Mr. Tutt swiftly lowered his legs from the desk and brought his fist down upon it with a bang.
"Outrageous! What was I just telling you, Tutt!" he cried, a flush coming into his wrinkled face. "This poor man is a victim of the overzealousness which the officers of the law exhibit in protecting the privileges and property of the rich. If John De Puyster Hepplewhite fell asleep in somebody's vestibule the policeman on post would send him home in a cab; but if a hungry tramp does the same thing he runs him in. If John De Puyster Hepplewhite should be arrested for some crime they would let him out on bail; while the tramp is imprisoned for weeks awaiting trial, though under the law he is presumed to be innocent. Is he presumed to be innocent? Not much! He is presumed to be guilty, otherwise he would not be there. But what is he presumed to be guilty of? That's what I want to know! Just because this poor man—hungry, thirsty and weary—happened to select a bed belonging to John De Puyster Hepplewhite to lie on he is thrown into prison, indicted by a grand jury, and tried for felony! Ye gods! 'Sweet land of liberty!'"
"Well, he hasn't been tried yet," replied Bonnie Doon. "If you feel that way about it why don't you defend him?"
"I will!" shouted Mr. Tutt, springing to his feet. "I'll defend him and acquit him!"
He seized his tall hat, placed it upon his head and strode rapidly through the door.
"He will too!" remarked Bonnie, winking at Tutt.
"He thinks that tramp is either a statesman or a prophet!" mused Tutt, his mind reverting to his partner's earlier remarks.
"He won't think so after he's seen him," replied Mr. Doon.
It sometimes happens that those who seek to establish great principles and redress social evils involve others in an involuntary martyrdom far from their desires. Mr. Tutt would have gone to the electric chair rather than see the Hepplewhite Tramp, as he was popularly called by the newspapers convicted of a crime, but the very fact that he had become his legal champion interjected a new element into the situation, particularly as O'Brien, Mr. Tutt's arch enemy in the district attorney's office, had been placed in charge of the case.
It would have been one thing to let Hans Schmidt—that was the tramp's name—go, if after remaining in the Tombs until he had been forgotten by the press he could have been unobtrusively hustled over the Bridge of Sighs to freedom. Then there would have been no comeback. But with Ephraim Tutt breathing fire and slaughter, accusing the police and district attorney of being trucklers to the rich and great, and oppressors of the poor—law breakers, in fact—O'Brien found himself in the position of one having an elephant by the tail and unable to let go.

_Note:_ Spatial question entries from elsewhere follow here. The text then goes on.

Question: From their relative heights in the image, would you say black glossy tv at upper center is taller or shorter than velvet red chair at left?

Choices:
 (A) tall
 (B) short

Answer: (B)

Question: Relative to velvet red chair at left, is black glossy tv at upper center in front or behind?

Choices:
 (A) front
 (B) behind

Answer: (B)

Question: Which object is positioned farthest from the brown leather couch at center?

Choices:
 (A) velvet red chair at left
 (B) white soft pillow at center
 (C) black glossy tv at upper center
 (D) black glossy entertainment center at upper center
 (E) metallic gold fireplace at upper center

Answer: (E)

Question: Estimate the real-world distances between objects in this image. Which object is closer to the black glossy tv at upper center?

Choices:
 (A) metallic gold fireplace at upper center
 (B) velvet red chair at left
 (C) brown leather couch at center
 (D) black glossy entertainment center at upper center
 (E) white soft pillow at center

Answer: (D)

In fact, it looked as if the case of the Hepplewhite Tramp might become a political issue. That there was something of a comic side to it made it all the worse.
"Holy cats, boys!" snorted District Attorney Peckham to the circle of disgruntled police officers and assistants gathered about him on the occasion described by the reporters as his making a personal investigation of the case, "Why in the name of common sense didn't you simply boot the fellow into the street?"
"I wish we had, counselor!" assented the captain of the Hepplewhite precinct mournfully. "But we thought he was a burglar. I guess he was, at that—and it was Mr. Hepplewhite's house."
"I've heard that until I'm sick of it!" retorted Peckham.
"One thing is sure—if we turn him out now Tutt will sue us all for false arrest and put the whole administration on the bum," snarled O'Brien.
"But I didn't know the tramp would get Mr. Tutt to defend him," expostulated the captain. "Anyhow, ain't it a crime to go to sleep in another man's bed?"
"If it ain't it ought to be!" declared his plain-clothes man sententiously. "Can't you indict him for burglary?"
"You can indict all day; the thing is to convict!" snapped Peckham. "It's up to you, O'Brien, to square this business so that the law is vindicated—somehow It must be a crime to go into a house on Fifth Avenue and use it as a hotel. Why, you can't cross the street faster than a walk these days without committing a crime. Everything's a crime."